# What the task asks:
The response must consist of the lines from the one holding "El objetivo del primero es most" through the final line of the entries, given again exactly and without any pictures.

Collected data entries
------------------------------

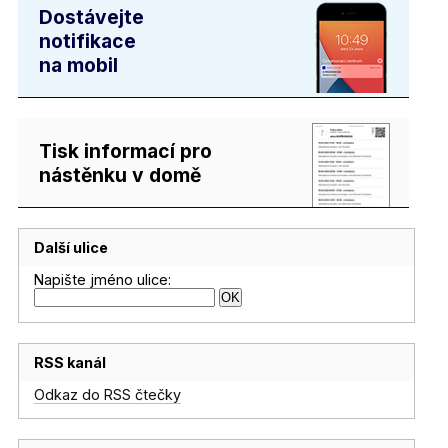
Dostávejte
notifikace
na mobil
Tisk informací pro
nástěnku v domě
Další ulice
Napište jméno ulice:
RSS kanál
Odkaz do RSS čtečky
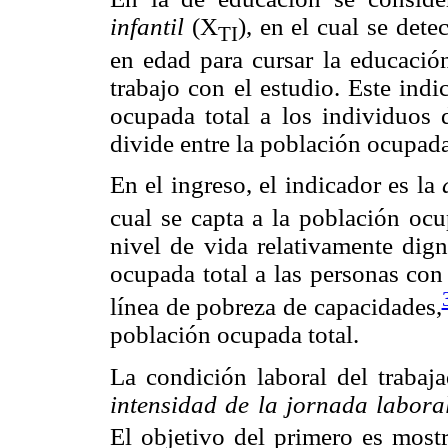
infantil
(X
), en el cual se det
TI
en edad para cursar la educació
trabajo con el estudio. Este ind
ocupada total a los individuos 
divide entre la población ocupada
En el ingreso, el indicador es la
cual se capta a la población oc
nivel de vida relativamente dign
ocupada total a las personas con
línea de pobreza de capacidades,
población ocupada total.
La condición laboral del trabaj
intensidad de la jornada labora
El objetivo del primero es most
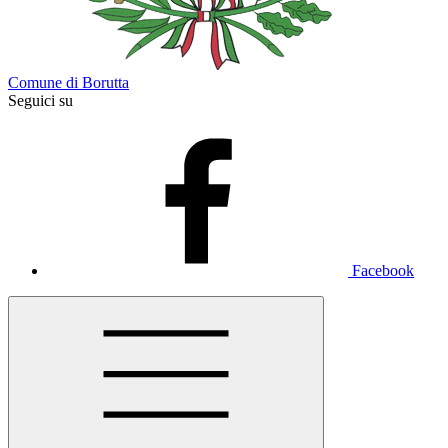
Comune di Borutta
Seguici su
Facebook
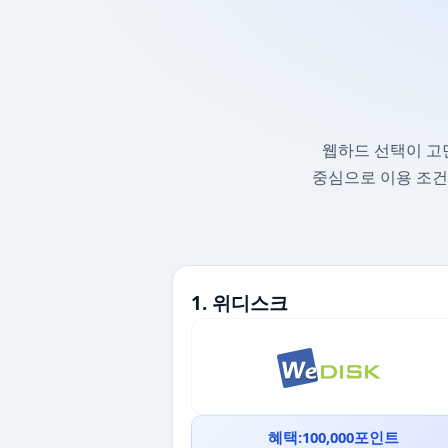
웹하드 선택이 고
중심으로 이용 조건
1. 위디스크
혜택:100,000포인트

------------------------------

# Result below:
El objetivo del primero es most
Comune di Borutta
Seguici su
Facebook
웹하드 선택이 고
중심으로 이용 조건
1. 위디스크
혜택:100,000포인트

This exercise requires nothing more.